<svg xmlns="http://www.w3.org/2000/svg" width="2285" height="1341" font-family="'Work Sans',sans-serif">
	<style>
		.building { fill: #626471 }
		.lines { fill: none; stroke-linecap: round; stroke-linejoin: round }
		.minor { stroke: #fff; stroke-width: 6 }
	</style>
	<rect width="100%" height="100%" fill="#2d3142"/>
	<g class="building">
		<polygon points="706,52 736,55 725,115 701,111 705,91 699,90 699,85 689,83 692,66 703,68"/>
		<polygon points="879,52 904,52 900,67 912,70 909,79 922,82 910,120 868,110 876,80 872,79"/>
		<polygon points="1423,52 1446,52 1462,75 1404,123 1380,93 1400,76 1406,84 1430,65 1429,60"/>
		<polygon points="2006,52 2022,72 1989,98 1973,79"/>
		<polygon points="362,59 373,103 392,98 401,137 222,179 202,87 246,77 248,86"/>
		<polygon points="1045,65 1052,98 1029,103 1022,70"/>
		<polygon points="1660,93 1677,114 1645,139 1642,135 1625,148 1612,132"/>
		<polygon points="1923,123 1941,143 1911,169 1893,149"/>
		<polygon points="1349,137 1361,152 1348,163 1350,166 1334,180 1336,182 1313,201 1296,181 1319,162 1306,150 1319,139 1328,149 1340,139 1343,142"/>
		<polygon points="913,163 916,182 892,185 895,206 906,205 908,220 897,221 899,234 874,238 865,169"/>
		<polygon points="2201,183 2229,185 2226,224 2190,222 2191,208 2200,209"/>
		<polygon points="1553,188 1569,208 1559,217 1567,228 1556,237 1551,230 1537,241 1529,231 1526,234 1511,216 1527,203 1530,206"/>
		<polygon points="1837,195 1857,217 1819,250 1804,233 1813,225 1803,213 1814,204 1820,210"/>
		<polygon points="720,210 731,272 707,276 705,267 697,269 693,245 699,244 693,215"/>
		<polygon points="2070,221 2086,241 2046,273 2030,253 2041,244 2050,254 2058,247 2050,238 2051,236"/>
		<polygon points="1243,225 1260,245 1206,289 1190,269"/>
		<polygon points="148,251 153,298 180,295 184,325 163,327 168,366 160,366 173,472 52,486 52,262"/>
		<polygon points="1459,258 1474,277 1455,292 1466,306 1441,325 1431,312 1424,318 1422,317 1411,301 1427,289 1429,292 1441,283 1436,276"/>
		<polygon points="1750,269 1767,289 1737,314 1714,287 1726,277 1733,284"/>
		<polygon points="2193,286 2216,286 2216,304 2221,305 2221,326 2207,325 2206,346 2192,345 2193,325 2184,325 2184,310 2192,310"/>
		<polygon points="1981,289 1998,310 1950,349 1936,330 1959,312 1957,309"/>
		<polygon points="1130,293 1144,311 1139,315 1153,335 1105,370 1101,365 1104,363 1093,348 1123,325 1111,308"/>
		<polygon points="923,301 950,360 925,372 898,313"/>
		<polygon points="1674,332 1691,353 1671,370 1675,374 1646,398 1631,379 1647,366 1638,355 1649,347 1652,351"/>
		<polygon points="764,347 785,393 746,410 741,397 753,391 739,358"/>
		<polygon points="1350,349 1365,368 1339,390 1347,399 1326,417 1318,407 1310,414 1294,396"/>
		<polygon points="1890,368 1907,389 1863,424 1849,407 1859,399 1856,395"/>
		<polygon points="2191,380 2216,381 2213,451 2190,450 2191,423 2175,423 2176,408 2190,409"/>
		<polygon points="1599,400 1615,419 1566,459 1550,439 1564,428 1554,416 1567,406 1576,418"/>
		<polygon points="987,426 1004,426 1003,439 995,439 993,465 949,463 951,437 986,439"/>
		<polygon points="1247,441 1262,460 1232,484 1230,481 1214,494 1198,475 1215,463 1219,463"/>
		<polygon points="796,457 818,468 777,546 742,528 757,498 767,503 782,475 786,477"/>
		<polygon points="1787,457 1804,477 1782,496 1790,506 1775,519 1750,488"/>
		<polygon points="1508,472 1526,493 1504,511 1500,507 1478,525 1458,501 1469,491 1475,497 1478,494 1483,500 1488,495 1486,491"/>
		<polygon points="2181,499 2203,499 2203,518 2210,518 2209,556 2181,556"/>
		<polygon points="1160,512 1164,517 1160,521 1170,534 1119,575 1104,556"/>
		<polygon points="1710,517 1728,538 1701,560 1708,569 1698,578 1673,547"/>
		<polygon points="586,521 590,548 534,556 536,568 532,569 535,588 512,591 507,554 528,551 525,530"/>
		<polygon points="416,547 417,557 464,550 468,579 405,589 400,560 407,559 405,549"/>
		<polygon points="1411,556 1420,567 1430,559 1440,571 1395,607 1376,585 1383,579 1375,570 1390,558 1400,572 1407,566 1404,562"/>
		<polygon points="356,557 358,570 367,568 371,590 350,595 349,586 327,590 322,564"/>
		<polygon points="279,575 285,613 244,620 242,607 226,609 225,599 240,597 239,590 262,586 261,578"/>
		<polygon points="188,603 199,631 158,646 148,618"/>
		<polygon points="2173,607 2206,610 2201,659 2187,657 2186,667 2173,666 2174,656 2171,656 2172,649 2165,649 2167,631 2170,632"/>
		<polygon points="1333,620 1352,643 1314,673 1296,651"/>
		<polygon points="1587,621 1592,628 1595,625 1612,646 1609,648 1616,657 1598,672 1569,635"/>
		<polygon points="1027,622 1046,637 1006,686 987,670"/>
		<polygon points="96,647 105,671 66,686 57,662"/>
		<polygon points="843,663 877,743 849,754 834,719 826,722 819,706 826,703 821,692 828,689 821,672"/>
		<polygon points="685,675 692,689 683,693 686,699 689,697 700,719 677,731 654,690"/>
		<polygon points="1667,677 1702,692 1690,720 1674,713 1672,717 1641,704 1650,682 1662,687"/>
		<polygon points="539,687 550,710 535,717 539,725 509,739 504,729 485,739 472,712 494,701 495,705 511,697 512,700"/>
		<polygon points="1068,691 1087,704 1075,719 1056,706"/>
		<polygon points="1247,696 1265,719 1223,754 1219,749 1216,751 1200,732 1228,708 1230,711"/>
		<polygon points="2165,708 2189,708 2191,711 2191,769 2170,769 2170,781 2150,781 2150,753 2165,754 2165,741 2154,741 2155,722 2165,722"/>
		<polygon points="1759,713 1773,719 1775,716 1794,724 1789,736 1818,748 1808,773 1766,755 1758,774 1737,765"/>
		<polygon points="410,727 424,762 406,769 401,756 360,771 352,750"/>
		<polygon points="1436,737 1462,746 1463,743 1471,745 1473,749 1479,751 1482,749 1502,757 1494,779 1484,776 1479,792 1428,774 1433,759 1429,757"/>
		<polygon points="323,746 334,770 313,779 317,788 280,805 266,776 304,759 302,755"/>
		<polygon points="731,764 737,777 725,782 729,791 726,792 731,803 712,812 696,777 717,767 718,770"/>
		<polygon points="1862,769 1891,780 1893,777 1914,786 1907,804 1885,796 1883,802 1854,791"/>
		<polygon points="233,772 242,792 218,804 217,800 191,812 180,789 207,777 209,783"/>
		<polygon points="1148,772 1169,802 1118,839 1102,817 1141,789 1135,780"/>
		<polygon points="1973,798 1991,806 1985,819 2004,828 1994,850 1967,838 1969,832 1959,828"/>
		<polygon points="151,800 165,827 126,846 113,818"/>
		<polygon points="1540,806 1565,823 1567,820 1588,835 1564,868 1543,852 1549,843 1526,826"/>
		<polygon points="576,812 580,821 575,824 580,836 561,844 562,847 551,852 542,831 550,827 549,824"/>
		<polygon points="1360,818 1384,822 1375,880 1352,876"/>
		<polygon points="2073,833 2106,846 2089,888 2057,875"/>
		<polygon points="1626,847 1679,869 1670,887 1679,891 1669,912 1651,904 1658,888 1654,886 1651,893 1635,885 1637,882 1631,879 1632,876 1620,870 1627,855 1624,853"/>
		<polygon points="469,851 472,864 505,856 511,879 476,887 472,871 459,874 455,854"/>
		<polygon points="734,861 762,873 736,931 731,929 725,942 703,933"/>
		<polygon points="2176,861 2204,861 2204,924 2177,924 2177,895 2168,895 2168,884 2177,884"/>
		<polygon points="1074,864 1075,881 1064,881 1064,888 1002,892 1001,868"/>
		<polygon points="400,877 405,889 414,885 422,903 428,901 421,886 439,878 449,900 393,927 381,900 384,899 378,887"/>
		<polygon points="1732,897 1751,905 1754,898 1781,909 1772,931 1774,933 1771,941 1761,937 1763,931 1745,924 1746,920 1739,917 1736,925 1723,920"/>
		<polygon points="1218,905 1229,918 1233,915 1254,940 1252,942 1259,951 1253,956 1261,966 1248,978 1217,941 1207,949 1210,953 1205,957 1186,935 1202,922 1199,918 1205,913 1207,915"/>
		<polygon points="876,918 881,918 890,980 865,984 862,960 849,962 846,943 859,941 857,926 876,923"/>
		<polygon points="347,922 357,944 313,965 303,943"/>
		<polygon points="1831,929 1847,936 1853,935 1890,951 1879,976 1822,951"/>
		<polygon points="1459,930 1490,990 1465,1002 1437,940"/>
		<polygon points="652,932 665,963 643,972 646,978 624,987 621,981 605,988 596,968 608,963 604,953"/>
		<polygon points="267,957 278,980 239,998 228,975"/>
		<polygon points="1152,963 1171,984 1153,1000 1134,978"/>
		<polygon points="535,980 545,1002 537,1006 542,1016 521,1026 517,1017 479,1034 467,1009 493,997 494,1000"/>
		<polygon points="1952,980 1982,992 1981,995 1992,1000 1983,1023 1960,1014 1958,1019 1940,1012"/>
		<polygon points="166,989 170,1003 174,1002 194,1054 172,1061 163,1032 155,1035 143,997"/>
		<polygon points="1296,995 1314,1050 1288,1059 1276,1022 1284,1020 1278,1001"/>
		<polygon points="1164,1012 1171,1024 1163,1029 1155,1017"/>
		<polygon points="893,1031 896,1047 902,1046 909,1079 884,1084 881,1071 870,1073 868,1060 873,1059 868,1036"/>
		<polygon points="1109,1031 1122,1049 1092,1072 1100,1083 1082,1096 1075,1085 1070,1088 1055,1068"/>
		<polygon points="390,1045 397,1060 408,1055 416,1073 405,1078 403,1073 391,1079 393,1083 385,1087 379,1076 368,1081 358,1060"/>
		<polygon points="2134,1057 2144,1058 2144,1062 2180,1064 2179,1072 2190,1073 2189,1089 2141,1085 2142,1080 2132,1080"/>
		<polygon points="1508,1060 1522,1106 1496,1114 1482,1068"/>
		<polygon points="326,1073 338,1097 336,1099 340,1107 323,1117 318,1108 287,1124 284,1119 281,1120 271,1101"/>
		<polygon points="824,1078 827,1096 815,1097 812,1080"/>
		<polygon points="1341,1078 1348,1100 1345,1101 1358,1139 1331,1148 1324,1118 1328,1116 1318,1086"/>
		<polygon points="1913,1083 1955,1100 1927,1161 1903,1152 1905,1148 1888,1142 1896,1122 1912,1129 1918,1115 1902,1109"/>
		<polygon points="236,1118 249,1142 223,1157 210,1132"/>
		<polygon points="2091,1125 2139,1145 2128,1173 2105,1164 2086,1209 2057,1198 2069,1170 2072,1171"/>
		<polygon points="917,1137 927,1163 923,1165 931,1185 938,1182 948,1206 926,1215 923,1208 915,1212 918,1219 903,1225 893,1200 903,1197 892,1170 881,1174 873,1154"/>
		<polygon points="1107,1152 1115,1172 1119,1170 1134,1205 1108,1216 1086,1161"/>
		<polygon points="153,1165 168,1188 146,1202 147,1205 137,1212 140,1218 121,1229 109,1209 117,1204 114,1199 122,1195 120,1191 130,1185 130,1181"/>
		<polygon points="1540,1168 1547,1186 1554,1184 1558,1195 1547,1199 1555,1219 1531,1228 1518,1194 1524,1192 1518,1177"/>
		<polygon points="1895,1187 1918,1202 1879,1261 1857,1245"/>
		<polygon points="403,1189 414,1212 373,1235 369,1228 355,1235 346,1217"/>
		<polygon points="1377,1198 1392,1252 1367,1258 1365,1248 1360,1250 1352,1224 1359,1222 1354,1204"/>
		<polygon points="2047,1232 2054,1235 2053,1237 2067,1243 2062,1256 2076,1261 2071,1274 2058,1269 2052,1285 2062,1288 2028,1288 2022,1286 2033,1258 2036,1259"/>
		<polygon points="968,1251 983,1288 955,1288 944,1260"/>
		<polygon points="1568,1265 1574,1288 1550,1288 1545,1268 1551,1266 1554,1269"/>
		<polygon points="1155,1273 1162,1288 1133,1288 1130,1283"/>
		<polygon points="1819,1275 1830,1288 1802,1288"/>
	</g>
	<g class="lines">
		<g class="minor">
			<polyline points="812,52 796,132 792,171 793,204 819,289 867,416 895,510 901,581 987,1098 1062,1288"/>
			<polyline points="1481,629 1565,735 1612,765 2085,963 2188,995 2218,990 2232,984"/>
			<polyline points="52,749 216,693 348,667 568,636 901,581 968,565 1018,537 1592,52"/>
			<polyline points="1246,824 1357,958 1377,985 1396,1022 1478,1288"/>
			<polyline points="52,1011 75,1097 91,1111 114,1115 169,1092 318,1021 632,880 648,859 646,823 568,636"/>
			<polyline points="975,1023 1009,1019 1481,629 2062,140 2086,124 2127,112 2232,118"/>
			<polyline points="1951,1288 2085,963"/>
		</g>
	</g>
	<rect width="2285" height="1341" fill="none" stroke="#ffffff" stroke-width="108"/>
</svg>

WHAT TO WORK ON
Check each line above for the string "lines" and copy the ones that have it.

TASK OUTPUT
		.lines { fill: none; stroke-linecap: round; stroke-linejoin: round }
	<g class="lines">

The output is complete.